• [Records provided]
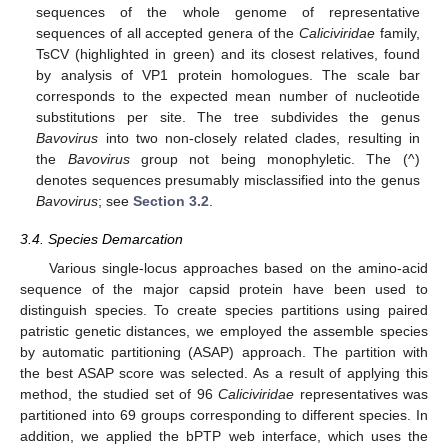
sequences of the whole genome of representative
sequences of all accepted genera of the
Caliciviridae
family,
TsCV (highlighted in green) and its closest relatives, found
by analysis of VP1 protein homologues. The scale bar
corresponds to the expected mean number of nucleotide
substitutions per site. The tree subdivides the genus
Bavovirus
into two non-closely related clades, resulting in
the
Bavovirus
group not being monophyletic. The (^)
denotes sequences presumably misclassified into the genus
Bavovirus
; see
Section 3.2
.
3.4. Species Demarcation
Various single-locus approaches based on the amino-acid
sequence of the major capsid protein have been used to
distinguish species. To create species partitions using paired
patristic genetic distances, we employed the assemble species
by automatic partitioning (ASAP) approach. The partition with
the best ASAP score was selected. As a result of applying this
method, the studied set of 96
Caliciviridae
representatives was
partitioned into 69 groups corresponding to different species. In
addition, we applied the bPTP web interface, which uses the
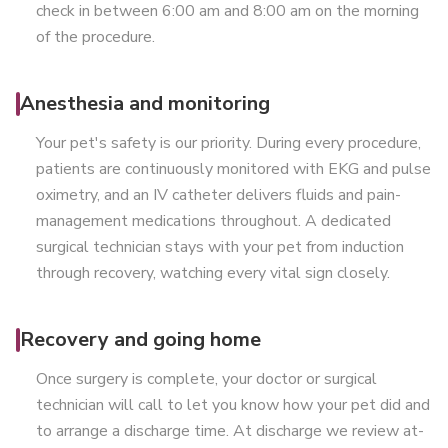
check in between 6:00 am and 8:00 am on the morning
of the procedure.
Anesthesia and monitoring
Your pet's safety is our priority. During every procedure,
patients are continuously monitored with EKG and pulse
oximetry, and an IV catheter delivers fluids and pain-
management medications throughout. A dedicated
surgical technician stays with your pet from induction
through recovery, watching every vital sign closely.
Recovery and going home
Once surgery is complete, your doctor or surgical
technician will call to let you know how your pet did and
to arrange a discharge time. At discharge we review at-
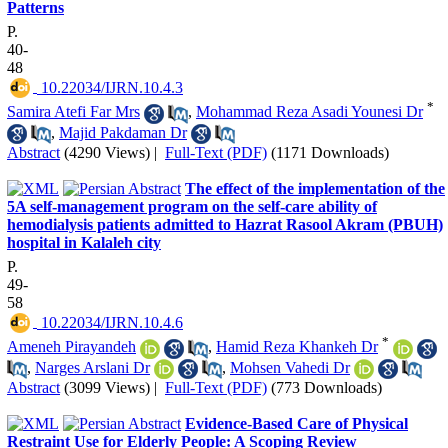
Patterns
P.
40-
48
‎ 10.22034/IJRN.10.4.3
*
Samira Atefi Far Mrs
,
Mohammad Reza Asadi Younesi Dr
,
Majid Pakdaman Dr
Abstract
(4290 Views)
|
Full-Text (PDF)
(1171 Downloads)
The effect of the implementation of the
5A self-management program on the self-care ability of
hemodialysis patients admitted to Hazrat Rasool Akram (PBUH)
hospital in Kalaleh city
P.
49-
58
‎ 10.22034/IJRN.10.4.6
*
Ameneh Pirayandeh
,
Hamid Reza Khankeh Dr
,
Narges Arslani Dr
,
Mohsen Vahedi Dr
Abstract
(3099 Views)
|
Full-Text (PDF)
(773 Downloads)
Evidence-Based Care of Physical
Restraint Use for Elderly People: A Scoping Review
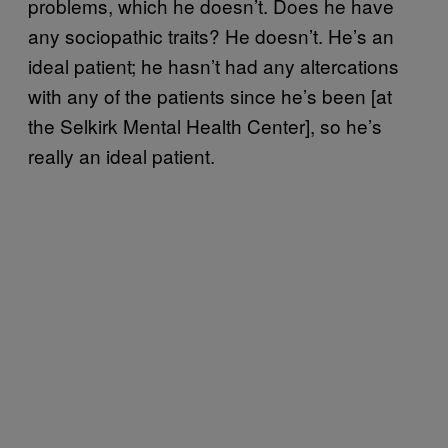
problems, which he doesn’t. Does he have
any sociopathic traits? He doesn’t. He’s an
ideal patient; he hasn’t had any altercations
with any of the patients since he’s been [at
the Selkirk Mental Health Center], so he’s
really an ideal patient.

• [Required action] Start at the line containing "hemodialysis patients admitted" above and stop at the line containing "with any of the patients since he’s been [at". Output those lines exactly, both included, but none of the pictures.

• [Answer to this exercise]
hemodialysis patients admitted to Hazrat Rasool Akram (PBUH)
hospital in Kalaleh city
P.
49-
58
‎ 10.22034/IJRN.10.4.6
*
Ameneh Pirayandeh
,
Hamid Reza Khankeh Dr
,
Narges Arslani Dr
,
Mohsen Vahedi Dr
Abstract
(3099 Views)
|
Full-Text (PDF)
(773 Downloads)
Evidence-Based Care of Physical
Restraint Use for Elderly People: A Scoping Review
problems, which he doesn’t. Does he have
any sociopathic traits? He doesn’t. He’s an
ideal patient; he hasn’t had any altercations
with any of the patients since he’s been [at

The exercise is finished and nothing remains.